──────── Text section ────────
No, U.S. Wine Industry Consolidation Has Not Gone Too Far
by Andrew Chalk
Has the U.S. wine industry consolidated too much was the question asked yesterday by The Wine Economist (Mike Veseth). Throughout, his analysis is numbers-intensive. His article is presented as the case for, versus the case against, and comes to the conclusion that it is not clear (“on the one hand…on the other hand”, to paraphrase, is how he concludes).
My analysis is much less equivocal. Consolidation has not gone too far. The executive summary of the rationale is that wine prices (for given quality) are lower than ever, and consumer choice is greater than ever.
In fact, not only is U.S. wine market consolidation not too great, but it doesn’t matter, per se. It only matters if it hurts consumers. Large firms can yield enormous gains to consumers. They can also raise prices and reduce choice. In the wine market, large firms appear to be the result of economies of scale in production and in sales. With long-term prices declining over time these scale economies appear to be passed on to consumers through competition.
The Wine Economist considers ‘market power’ as synonymous with size. But that isn’t the case. How much does he think giant Gallo can raise the price of its segment-leading Barefoot Cellars before losing sales to a host of competitors in that supermarket segment? I would regard the market power of tiny Château Lafite as far greater. If it raised the price of a bottle (especially in a good vintage) by $200 it would lose only a small number of buyers.
When we discuss wine we also have to consider the definition of the market. If a giant winery raises prices, how much in sales does it lose to spirits, craft beer, and maijuana? These are empirical questions and the numbers need to be estimated before we can bandy around stories about ‘market power’. The greater the propensity of consumers to substitute away from wine as a category, the less the market power of wineries, of any size, to raise prices.
That substitution has, in fact, been happening. Silicon Valley Bank has been on a multi-year campaign to warn the industry that consumers are switching, especially to cocktails. The progressing legalization of cannabis is yet to fully reveal its effect on the demand for wine.
PRO-COMPETITION MEASURES THAT STILL TO BE ENACTED
A recent ‘Great Leveler’ between large and small wineries is direct-to-consumer home delivery. It boomed during pandemic lockdowns. Changing state laws to facilitate it across the country, along with national retailers to consumer shipping, would do more to promote competition than any antitrust breakup of big wineries.
Abolish State Laws That Protect Competitors, Not Competition
Anti-competition laws designed to protect competitors rather than protect competition such as ‘minimum price laws’, state liquor stores and the three-tier system (bans on direct sales) are clearly anti-competitive and their abolition long overdue. Wine retailing should be as open as toothpaste retailing in order to lower prices and permit the widest consumer choice.
The author has a Ph.D. in Economics with a specialty in Industrial Organization.
──────── Dataset extract ────────
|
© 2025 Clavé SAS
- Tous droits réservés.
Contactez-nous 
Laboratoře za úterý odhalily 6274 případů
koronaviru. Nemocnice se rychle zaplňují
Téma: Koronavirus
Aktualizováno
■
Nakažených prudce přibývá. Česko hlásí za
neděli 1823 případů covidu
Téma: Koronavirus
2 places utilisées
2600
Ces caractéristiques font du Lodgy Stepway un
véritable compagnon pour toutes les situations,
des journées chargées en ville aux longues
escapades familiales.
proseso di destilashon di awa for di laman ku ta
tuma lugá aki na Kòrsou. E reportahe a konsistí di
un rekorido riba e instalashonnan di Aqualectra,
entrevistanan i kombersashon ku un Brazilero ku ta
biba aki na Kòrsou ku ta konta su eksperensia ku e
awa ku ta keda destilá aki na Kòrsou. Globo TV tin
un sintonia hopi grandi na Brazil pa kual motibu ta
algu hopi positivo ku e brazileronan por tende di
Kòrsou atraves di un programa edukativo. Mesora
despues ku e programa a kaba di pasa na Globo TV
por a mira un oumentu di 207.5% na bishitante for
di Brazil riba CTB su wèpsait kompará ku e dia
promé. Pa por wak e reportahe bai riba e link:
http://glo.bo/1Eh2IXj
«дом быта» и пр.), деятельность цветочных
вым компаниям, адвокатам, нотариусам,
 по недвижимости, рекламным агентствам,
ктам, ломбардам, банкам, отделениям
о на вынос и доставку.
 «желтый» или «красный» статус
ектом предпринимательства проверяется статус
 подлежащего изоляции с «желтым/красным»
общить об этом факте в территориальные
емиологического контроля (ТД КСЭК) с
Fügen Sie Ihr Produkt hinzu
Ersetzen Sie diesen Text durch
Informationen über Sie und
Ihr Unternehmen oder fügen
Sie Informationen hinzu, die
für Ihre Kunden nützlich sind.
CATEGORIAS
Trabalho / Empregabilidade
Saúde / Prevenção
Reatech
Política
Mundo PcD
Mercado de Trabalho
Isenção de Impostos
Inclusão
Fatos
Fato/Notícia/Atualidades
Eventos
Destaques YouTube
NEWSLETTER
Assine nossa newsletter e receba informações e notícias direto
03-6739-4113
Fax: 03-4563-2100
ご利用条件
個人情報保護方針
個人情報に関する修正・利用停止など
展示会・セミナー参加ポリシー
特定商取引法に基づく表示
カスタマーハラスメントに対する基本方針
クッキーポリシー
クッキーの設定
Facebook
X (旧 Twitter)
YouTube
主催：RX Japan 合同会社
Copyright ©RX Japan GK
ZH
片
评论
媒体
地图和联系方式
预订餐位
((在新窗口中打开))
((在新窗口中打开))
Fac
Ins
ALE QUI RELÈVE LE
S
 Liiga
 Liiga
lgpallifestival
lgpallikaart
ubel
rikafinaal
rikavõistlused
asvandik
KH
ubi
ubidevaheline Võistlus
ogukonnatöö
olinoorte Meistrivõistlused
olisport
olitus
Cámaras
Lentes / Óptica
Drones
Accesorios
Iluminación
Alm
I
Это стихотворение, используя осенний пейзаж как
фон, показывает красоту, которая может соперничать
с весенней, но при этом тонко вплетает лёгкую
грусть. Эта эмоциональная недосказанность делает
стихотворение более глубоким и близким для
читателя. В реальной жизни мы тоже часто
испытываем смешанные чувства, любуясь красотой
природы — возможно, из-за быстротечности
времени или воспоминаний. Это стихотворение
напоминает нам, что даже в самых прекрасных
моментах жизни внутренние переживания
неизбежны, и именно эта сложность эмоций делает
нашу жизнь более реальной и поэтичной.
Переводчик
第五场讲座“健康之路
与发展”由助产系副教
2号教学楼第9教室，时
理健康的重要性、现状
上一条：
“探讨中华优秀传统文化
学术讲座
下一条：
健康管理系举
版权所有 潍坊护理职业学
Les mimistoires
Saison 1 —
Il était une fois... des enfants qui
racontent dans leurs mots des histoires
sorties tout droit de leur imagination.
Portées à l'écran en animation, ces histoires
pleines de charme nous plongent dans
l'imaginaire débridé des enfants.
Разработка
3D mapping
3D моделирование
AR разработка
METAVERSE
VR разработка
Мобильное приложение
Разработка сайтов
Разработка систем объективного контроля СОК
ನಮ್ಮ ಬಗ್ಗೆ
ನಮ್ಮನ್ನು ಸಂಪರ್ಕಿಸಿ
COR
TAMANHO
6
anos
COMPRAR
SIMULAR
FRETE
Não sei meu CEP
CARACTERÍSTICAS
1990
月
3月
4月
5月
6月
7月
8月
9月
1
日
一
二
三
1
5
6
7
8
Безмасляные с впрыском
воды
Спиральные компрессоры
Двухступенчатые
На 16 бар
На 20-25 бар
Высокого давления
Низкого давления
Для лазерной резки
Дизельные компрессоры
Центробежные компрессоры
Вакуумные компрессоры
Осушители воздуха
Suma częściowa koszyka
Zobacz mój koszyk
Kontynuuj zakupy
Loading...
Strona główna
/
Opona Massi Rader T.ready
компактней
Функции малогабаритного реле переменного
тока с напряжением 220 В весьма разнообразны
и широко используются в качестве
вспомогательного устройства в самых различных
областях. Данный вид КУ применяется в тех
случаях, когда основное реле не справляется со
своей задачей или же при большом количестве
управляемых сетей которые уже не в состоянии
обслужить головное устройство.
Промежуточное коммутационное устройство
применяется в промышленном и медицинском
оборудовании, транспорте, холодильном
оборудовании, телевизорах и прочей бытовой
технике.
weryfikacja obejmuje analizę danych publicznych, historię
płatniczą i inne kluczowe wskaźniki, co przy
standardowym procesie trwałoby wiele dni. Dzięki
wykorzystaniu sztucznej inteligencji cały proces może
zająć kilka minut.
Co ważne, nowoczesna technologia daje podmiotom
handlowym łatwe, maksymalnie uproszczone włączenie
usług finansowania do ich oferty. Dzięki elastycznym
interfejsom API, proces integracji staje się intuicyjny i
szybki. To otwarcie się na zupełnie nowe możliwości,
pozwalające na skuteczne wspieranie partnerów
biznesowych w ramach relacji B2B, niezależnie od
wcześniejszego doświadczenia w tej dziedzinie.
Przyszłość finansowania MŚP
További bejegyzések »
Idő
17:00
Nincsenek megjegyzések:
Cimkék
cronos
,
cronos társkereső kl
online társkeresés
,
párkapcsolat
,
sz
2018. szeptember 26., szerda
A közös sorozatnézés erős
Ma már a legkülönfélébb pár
────────
### Your tasks
[1] Answer these questions using the article on wine industry consolidation:
(a) Which wine does the article call Gallo's segment-leading product?
(b) Which bank has been warning the industry that consumers are switching away from wine?
(c) During what period did direct-to-consumer home delivery boom?
[2] Set down word for word everything from "PRO-COMPETITION MEASURES THAT" down to "of big wineries." in the article on wine industry consolidation.

### Set of answers
[1]
(a) Barefoot Cellars
(b) Silicon Valley Bank
(c) During pandemic lockdowns

[2]
PRO-COMPETITION MEASURES THAT STILL TO BE ENACTED
A recent ‘Great Leveler’ between large and small wineries is direct-to-consumer home delivery. It boomed during pandemic lockdowns. Changing state laws to facilitate it across the country, along with national retailers to consumer shipping, would do more to promote competition than any antitrust breakup of big wineries.